Rapid Chinese expansion into politically or socially unstable countries in Africa, the Middle East and Latin America is inevitable. In fact, the Chinese Ministry of Commerce declared a 36.3% rise in foreign investment by that country’s companies in 2010, totaling a whopping $59bn. This leaves foreign national employees increasingly exposed to a whole range of new risks including kidnap for ransom and political or civil unrest.
With corporate due diligence around employee safety rising up Board agendas, I travelled with the Special Contingency Risks(SCR) team to Beijing a few weeks ago to present to over 220 representatives from major state oil, gas and mining companies on the risk of land-based kidnap and evacuation and the insurance solutions available to them.
Kidnap of Chinese Foreign Nationals Doubles
I told delegates at the event that between January 2009 and June 2011, Control Risks recorded a total of 25 cases involving Chinese nationals and 65 Chinese victims. According to a report from the specialist risk consultancy: “The number of cases involving Chinese nationals, and indeed their proportion of the total number of foreign nationals abducted, almost doubled in 2010 and remained high during the first six months of 2011.”

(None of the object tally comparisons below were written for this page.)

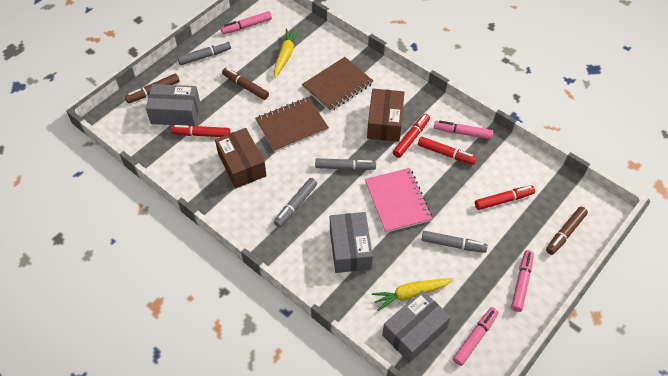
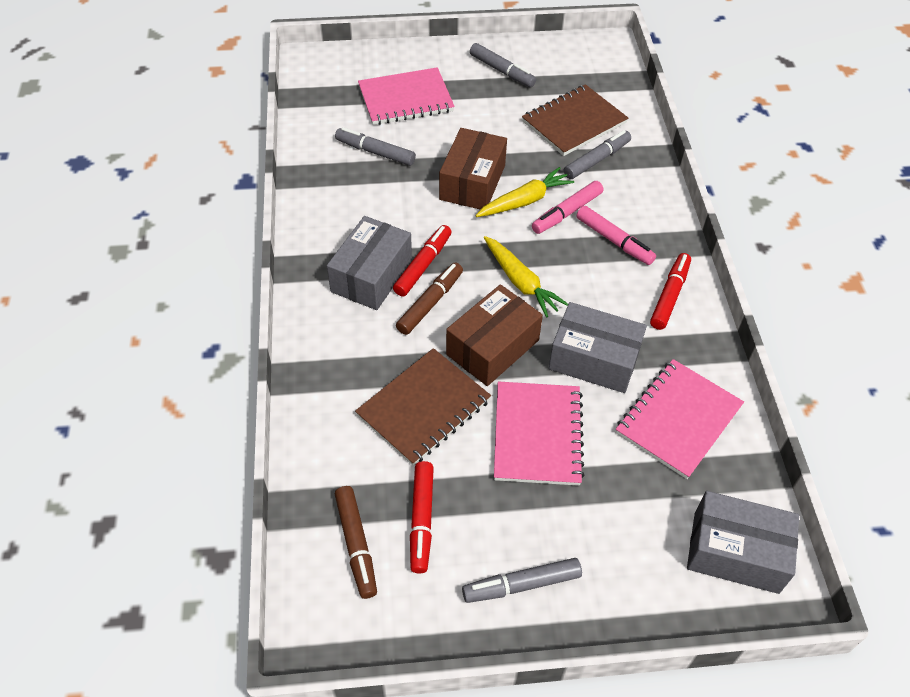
brown marker: [125,73,179,103] [222,68,269,100] [546,207,588,255] = 3 -> [335,486,377,599] [396,263,463,335] = 2
pink marker: [221,11,272,34] [434,121,493,140] [453,307,499,366] [511,250,534,312] = 4 -> [532,181,603,234] [577,206,656,265] = 2
pink notebook: [365,168,432,233] = 1 -> [358,67,455,125] [494,381,585,486] [616,359,744,479] = 3
red marker: [171,125,230,137] [393,114,430,158] [418,137,477,165] [475,185,535,210] = 4 -> [393,225,452,296] [410,461,434,573] [650,253,691,330] = 3

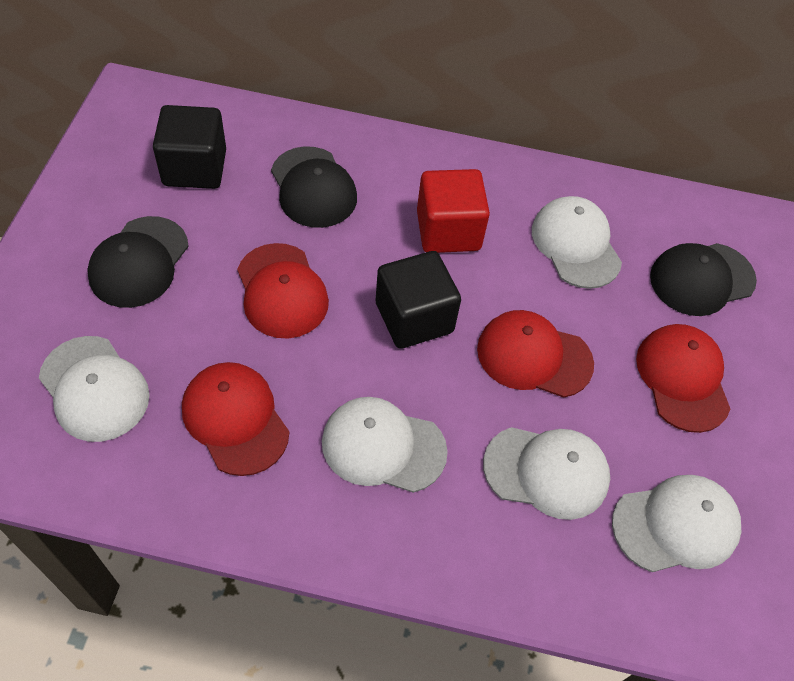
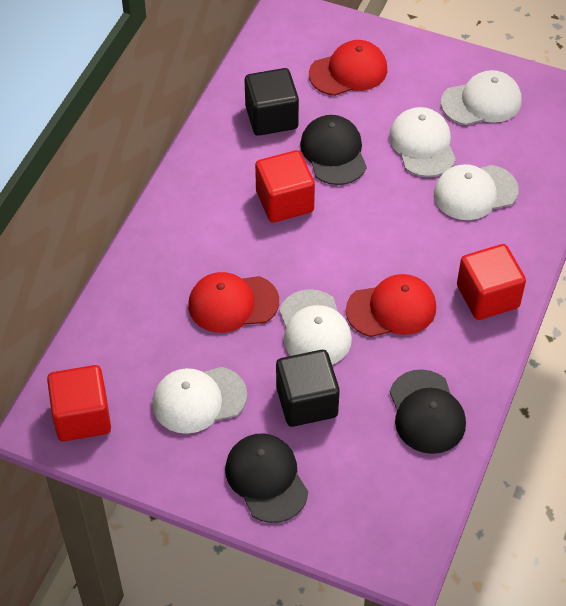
red cap: [182,362,289,476] [237,243,329,339] [477,310,594,398] [636,324,730,433] = 4 -> [188,272,279,333] [309,40,388,96] [346,274,436,337] = 3
red cube: [417,169,490,253] = 1 -> [47,365,111,442] [255,150,315,223] [457,244,526,320] = 3

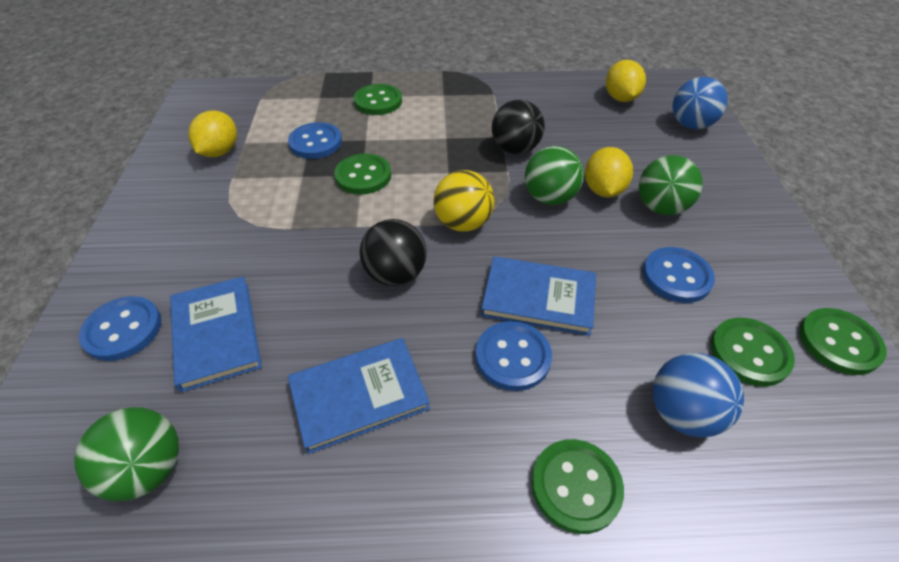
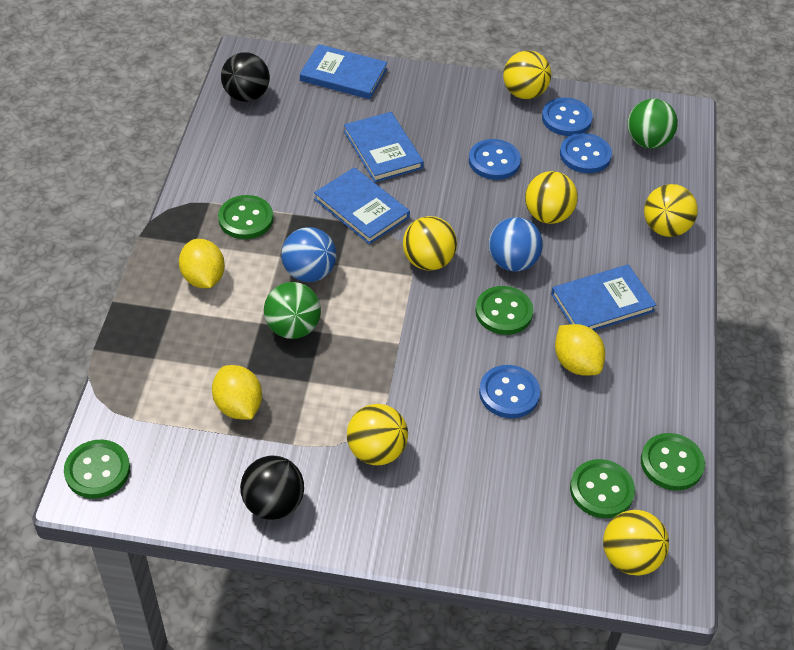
blue book: [170,276,262,392] [288,338,430,454] [481,256,596,336] = 3 -> [300,44,387,99] [314,167,410,244] [344,112,424,182] [551,264,656,331] = 4
green ball: [74,407,179,501] [525,146,584,205] [639,155,703,215] = 3 -> [264,282,321,339] [627,99,678,149] = 2
yellow ball: [434,170,495,232] = 1 -> [347,404,408,465] [403,216,457,271] [503,50,551,99] [525,171,578,224] [603,510,669,576] [644,184,698,237] = 6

There were some looks of surprise in the audience when I put up the slide below which illustrates the current top ten kidnap territories according to Control Risks. The countries highlighted in red – eight out of the top ten – are the ones where there is significant Chinese direct foreign investment.
Arab Spring Evacuations
It’s not only land-based kidnaps affecting Chinese migrant workers, but political unrest too. No where was this more evident than in Libya when the Chinese government had to evacuate over 30,000 nationals who were caught up in the Arab Spring. By contrast the UK and US together had just over 1,000 citizens in Libya.

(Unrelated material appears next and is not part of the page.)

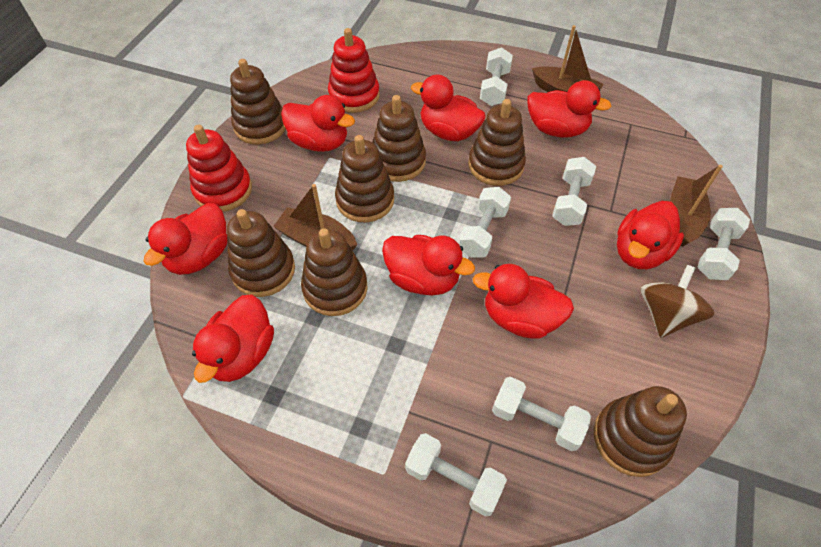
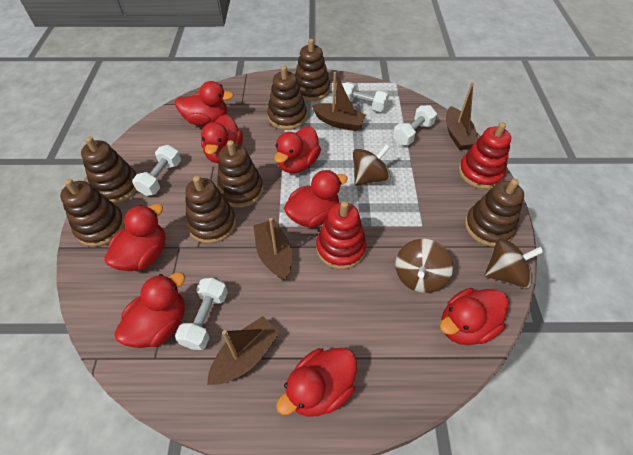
brown boat: [273,184,357,251] [532,25,603,92] [670,165,723,247] = 3 -> [207,316,280,385] [254,218,292,281] [312,72,366,131] [446,82,478,150] = 4
brown spinning top: [641,265,714,338] = 1 -> [353,144,391,186] [396,239,453,293] [484,238,544,288] = 3
white dumbbell: [405,433,507,516] [458,187,511,258] [480,47,513,106] [492,377,591,451] [552,157,596,226] [697,208,750,280] = 6 -> [132,145,181,196] [175,278,228,350] [343,82,389,112] [393,105,437,145] = 4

Delegates at our seminar in Beijing expressed concern during question time that the level of information available to risk managers on the evolving situation on the ground during the uprisings in the Middle East and North Africa was insufficient.
Some commented that their company’s response to the crisis had to be reactive rather than strategic. This was a topic which SCR had much to input in terms of how we were able to assist clients who faced similar issues.
Food for Thought
As China goes global, it’s not only the politically unstable areas in which they are investing that present problems, but also the fact that closer relationships with foreign partners raises the potential for discrepancies between “people risk” priorities and insurance programs that could see Chinese foreign nationals fall through the cracks.